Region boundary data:
:::::
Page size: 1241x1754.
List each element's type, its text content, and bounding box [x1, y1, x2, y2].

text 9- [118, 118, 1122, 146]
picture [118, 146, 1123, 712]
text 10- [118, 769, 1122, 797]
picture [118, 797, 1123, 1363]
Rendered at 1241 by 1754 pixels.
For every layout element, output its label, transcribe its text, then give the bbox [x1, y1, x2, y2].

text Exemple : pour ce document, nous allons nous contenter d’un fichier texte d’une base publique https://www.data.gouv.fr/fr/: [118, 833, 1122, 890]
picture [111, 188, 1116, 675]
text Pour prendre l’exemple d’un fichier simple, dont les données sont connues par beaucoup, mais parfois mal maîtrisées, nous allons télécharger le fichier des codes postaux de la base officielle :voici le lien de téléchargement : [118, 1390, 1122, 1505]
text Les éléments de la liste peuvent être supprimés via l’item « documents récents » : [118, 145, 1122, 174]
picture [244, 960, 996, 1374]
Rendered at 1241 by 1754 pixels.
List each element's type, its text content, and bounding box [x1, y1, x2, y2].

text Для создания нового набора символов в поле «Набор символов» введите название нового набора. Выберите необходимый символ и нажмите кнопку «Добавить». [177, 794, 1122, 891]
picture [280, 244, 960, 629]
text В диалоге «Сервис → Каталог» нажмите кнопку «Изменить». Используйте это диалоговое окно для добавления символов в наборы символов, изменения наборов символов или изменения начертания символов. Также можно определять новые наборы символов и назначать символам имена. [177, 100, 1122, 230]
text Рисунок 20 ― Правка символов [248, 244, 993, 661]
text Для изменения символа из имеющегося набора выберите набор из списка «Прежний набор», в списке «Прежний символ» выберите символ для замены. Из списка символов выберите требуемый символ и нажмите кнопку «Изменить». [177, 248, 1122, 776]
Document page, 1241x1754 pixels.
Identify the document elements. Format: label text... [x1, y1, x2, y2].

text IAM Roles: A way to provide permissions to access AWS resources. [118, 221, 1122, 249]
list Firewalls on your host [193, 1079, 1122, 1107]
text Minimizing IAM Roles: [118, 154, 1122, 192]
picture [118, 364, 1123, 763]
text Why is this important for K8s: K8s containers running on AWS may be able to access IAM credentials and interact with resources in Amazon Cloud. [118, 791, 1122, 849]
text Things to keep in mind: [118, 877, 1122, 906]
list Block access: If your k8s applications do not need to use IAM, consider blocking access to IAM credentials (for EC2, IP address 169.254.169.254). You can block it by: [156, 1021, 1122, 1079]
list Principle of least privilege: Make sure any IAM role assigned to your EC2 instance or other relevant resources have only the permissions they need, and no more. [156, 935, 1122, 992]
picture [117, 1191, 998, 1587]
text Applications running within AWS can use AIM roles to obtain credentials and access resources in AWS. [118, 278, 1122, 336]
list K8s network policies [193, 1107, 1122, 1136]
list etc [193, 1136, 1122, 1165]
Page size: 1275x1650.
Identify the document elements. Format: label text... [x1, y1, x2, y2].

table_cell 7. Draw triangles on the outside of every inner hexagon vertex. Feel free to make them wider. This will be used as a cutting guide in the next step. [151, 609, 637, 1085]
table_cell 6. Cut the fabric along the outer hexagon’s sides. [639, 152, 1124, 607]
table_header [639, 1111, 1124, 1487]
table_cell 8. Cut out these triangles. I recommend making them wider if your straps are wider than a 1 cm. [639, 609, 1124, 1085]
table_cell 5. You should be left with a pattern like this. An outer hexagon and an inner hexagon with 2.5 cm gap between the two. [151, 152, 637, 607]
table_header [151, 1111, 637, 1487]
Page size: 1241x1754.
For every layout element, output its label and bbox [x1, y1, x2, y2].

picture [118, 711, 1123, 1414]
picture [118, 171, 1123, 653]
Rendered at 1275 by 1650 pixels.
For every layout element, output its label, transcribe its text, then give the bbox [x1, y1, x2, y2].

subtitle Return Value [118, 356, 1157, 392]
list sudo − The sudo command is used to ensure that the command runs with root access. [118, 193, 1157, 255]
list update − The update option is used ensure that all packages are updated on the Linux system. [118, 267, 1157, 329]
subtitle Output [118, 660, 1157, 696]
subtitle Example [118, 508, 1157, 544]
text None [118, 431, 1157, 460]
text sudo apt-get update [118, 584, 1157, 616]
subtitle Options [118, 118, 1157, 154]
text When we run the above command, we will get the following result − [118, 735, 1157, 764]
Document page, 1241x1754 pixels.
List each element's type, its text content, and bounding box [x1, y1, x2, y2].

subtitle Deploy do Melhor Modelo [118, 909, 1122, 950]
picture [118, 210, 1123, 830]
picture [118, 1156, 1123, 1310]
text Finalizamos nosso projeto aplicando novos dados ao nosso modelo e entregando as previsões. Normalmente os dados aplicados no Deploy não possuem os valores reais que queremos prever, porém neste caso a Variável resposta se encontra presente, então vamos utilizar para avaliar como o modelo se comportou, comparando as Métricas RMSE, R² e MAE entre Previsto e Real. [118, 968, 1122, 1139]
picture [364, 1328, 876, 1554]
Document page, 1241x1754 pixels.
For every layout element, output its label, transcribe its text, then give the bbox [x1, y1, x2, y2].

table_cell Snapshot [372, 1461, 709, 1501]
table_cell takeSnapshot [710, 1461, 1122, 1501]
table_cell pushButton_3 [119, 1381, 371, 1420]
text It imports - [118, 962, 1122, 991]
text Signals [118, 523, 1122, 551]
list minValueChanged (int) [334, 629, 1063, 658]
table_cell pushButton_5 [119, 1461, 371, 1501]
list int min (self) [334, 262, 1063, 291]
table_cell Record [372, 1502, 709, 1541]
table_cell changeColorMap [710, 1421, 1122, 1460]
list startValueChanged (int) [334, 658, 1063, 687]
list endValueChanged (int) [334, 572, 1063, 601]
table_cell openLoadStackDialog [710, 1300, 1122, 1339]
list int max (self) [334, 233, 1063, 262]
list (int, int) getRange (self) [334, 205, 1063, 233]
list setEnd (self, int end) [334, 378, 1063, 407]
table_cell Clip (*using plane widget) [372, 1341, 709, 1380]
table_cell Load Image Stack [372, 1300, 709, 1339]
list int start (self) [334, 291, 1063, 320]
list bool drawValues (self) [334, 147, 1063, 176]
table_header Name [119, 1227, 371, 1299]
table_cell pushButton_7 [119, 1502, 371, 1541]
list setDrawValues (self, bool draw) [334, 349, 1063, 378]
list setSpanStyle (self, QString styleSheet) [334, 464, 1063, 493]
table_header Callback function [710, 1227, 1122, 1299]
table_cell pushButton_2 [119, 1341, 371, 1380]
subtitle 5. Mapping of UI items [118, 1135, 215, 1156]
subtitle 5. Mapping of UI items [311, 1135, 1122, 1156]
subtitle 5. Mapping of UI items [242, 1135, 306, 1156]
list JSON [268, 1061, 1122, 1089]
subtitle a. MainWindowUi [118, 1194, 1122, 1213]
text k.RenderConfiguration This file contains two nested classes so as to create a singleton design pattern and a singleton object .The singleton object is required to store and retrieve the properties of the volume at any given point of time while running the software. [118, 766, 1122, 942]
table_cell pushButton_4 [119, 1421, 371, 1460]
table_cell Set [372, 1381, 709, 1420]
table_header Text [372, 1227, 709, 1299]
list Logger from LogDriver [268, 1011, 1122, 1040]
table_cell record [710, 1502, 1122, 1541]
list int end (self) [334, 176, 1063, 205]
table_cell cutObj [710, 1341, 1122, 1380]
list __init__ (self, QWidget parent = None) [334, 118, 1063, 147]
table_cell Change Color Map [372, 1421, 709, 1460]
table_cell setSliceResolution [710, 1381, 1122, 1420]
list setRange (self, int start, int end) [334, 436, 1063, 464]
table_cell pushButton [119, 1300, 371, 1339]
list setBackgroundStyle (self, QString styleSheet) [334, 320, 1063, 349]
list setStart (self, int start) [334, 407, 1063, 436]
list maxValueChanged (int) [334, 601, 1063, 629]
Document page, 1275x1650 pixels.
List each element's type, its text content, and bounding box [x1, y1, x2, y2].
:::::
▶ **Aim**
Write out the stretch from the first line above through the line containing "picture [118, 797, 1123, 1363]" as a numbered list, skipping blank lines.

▶ **Reply to the task**
1. Page size: 1241x1754.
2. List each element's type, its text content, and bounding box [x1, y1, x2, y2].
3. text 9- [118, 118, 1122, 146]
4. picture [118, 146, 1123, 712]
5. text 10- [118, 769, 1122, 797]
6. picture [118, 797, 1123, 1363]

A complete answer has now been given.